**EXERCISE:** Lay out every line of the records below as a numbered list, skipping any blank lines. Leave the pictures out of your answer.
RAW DATA START
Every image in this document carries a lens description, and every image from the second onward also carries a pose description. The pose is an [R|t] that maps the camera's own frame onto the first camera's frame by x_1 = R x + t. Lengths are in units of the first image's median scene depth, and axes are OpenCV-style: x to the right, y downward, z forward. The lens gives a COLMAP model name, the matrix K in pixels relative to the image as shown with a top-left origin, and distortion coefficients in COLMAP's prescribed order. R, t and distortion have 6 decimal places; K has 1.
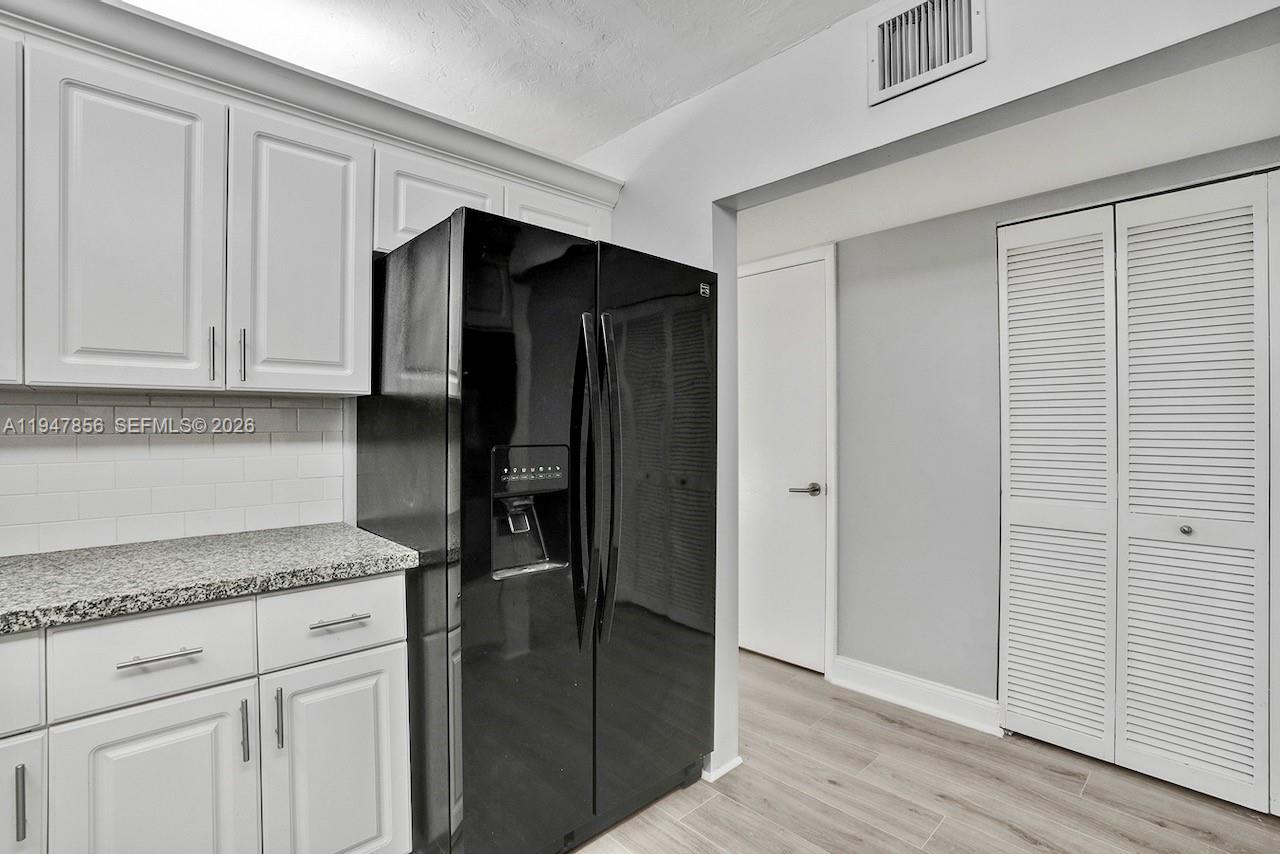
lens RADIAL K [[592.3, 0, 640.0], [0, 592.3, 426.2], [0, 0, 1]] dist [-0.058850, 0.015400]
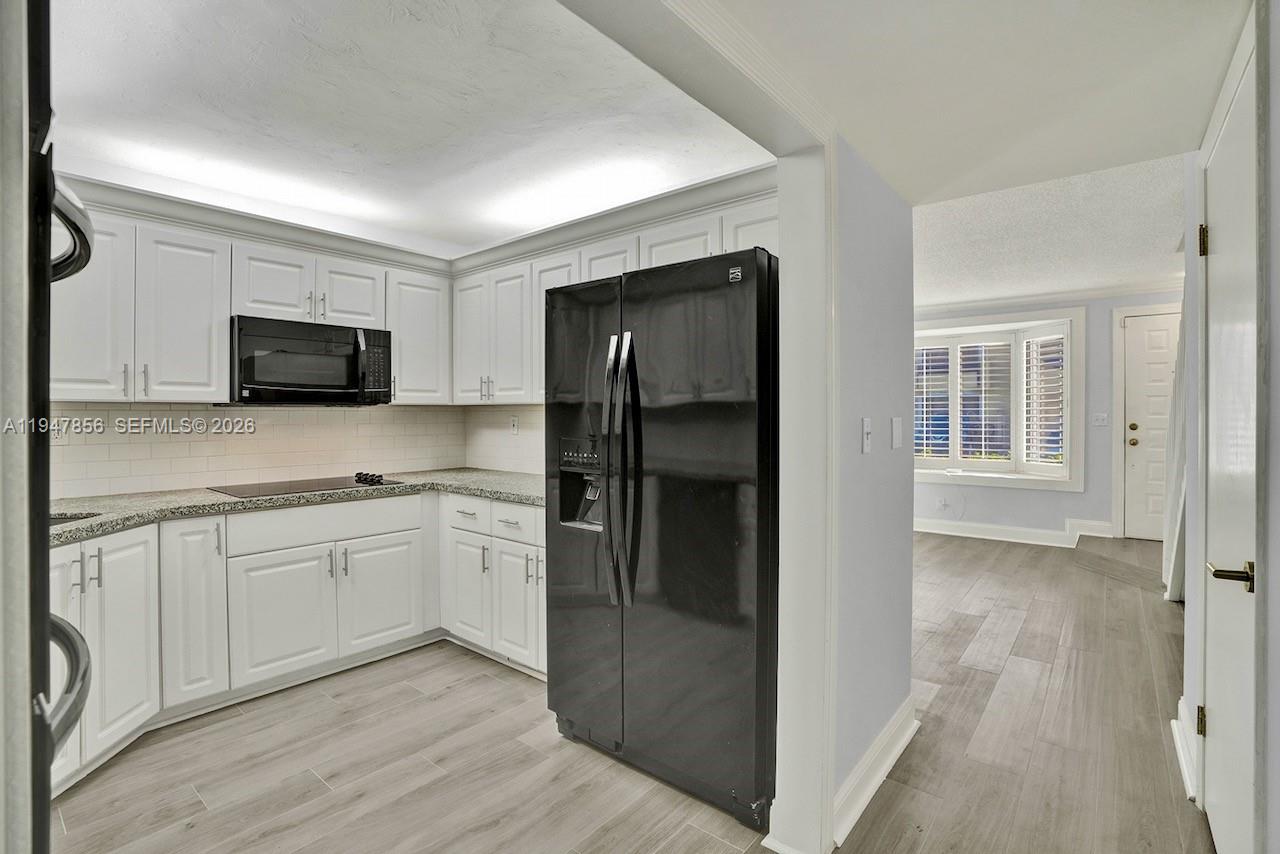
lens RADIAL K [[592.3, 0, 646.8], [0, 592.3, 415.2], [0, 0, 1]] dist [-0.058850, 0.015400]
pose [[0.155042, 0.010465, -0.987852, 1.505296], [0.000333, 0.999943, 0.010646, -0.044146], [0.987908, -0.001979, 0.155030, 1.138201]]
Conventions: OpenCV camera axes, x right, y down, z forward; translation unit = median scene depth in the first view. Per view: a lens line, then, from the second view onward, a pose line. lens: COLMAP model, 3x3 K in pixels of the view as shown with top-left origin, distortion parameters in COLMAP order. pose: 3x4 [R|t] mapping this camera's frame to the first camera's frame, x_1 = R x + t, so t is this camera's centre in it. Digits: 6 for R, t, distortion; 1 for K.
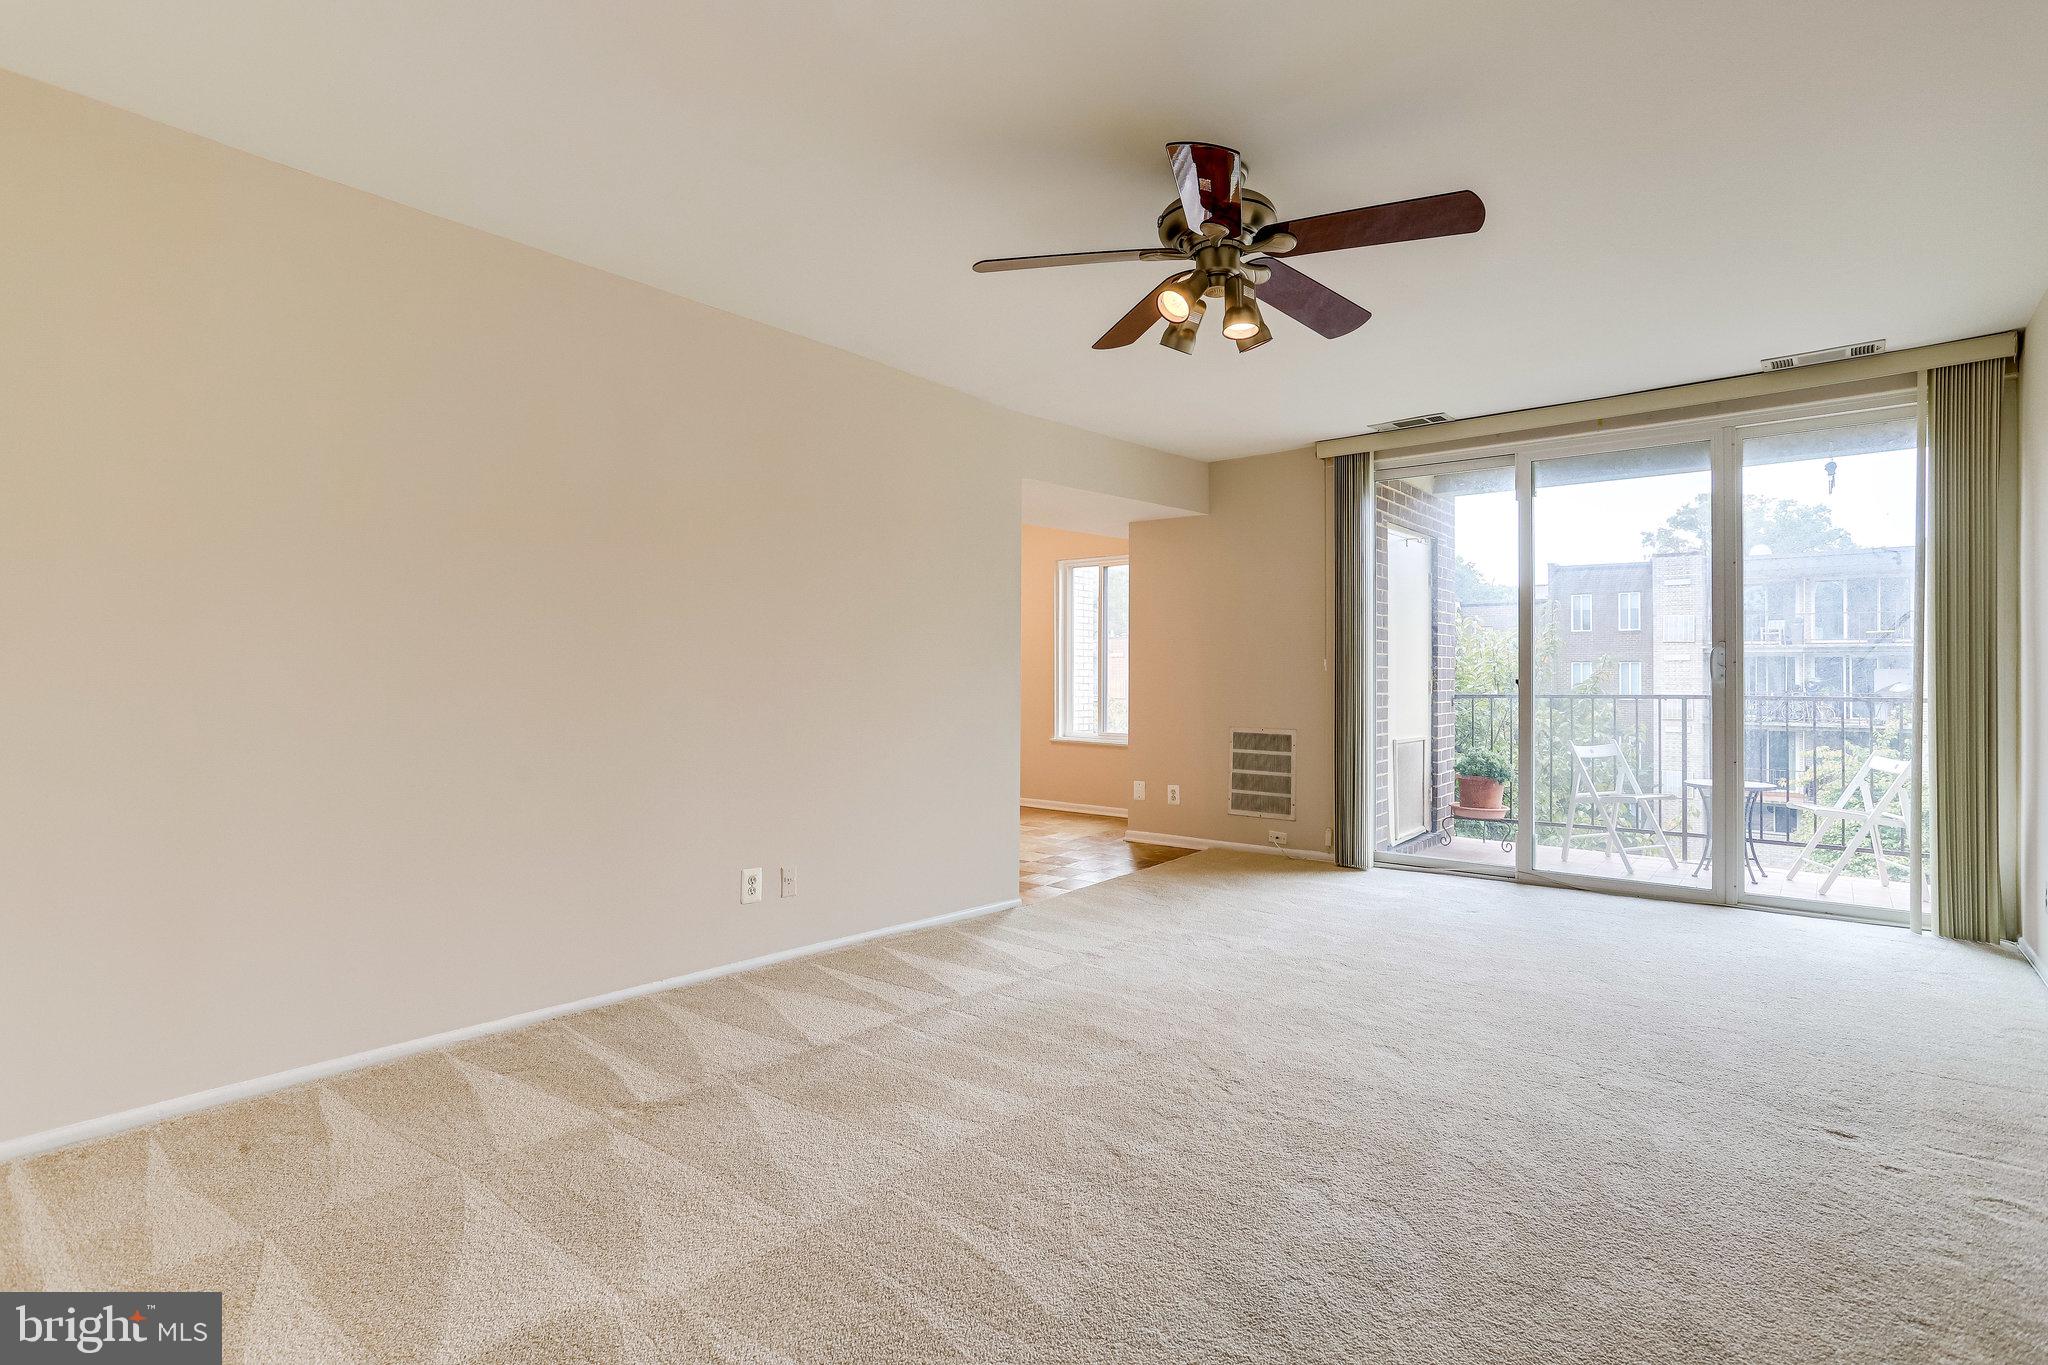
RAW DATA END
**RESULT FOR THIS TASK:**
1. Every image in this document carries a lens description, and every image from the second onward also carries a pose description. The pose is an [R|t] that maps the camera's own frame onto the first camera's frame by x_1 = R x + t. Lengths are in units of the first image's median scene depth, and axes are OpenCV-style: x to the right, y downward, z forward. The lens gives a COLMAP model name, the matrix K in pixels relative to the image as shown with a top-left origin, and distortion coefficients in COLMAP's prescribed order. R, t and distortion have 6 decimal places; K has 1.
2. lens RADIAL K [[592.3, 0, 640.0], [0, 592.3, 426.2], [0, 0, 1]] dist [-0.058850, 0.015400]
3. lens RADIAL K [[592.3, 0, 646.8], [0, 592.3, 415.2], [0, 0, 1]] dist [-0.058850, 0.015400]
4. pose [[0.155042, 0.010465, -0.987852, 1.505296], [0.000333, 0.999943, 0.010646, -0.044146], [0.987908, -0.001979, 0.155030, 1.138201]]
5. Conventions: OpenCV camera axes, x right, y down, z forward; translation unit = median scene depth in the first view. Per view: a lens line, then, from the second view onward, a pose line. lens: COLMAP model, 3x3 K in pixels of the view as shown with top-left origin, distortion parameters in COLMAP order. pose: 3x4 [R|t] mapping this camera's frame to the first camera's frame, x_1 = R x + t, so t is this camera's centre in it. Digits: 6 for R, t, distortion; 1 for K.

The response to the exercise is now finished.